David Abrahams wrote on 1/6/2001 10:38 AM

>I think this is a mistake. Conversions to/from auto_ptr_ref<X> allow us to
>convert between auto_ptr<X> to auto_ptr<X[]>, which will call the wrong
>version of delete. I think you need to use a new class, e.g.
>auto_ptr_array_ref, to do this. And since you aren't depending on details of
>auto_ptr_ref any more, it should work portably.

Excellent eye Dave!

Unfortunately your suggested fix does not solve the problem.
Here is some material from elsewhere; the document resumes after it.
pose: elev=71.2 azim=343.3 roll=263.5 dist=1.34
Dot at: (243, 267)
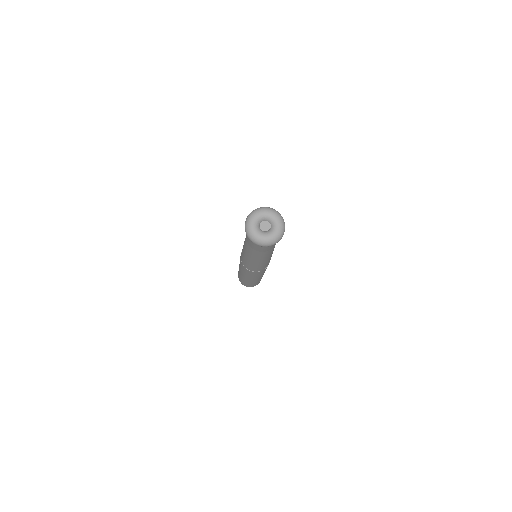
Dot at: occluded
Even with
auto_ptr_array_ref the member template copy constructor and member
template conversion operators of the primary template allow conversions
both ways:

        template<class Y> auto_ptr(auto_ptr<Y>& a) throw();
        template<class Y> operator auto_ptr<Y>() throw();

However, adding the following to the primary template's private section
seems to do the trick:

template<class X>
class auto_ptr
{
        ...
private:
        X* ptr_;

        template<class Y> auto_ptr(auto_ptr<Y[]>&) throw();
        template<class Y> operator auto_ptr<Y[]>() throw();
};

This even works with the specialization using auto_ptr_ref as originally
proposed. I'm not positive I fully understand the reasons.

There may be other/better ways of shorting out this unwanted conversion.

This issue definitely needs closer study.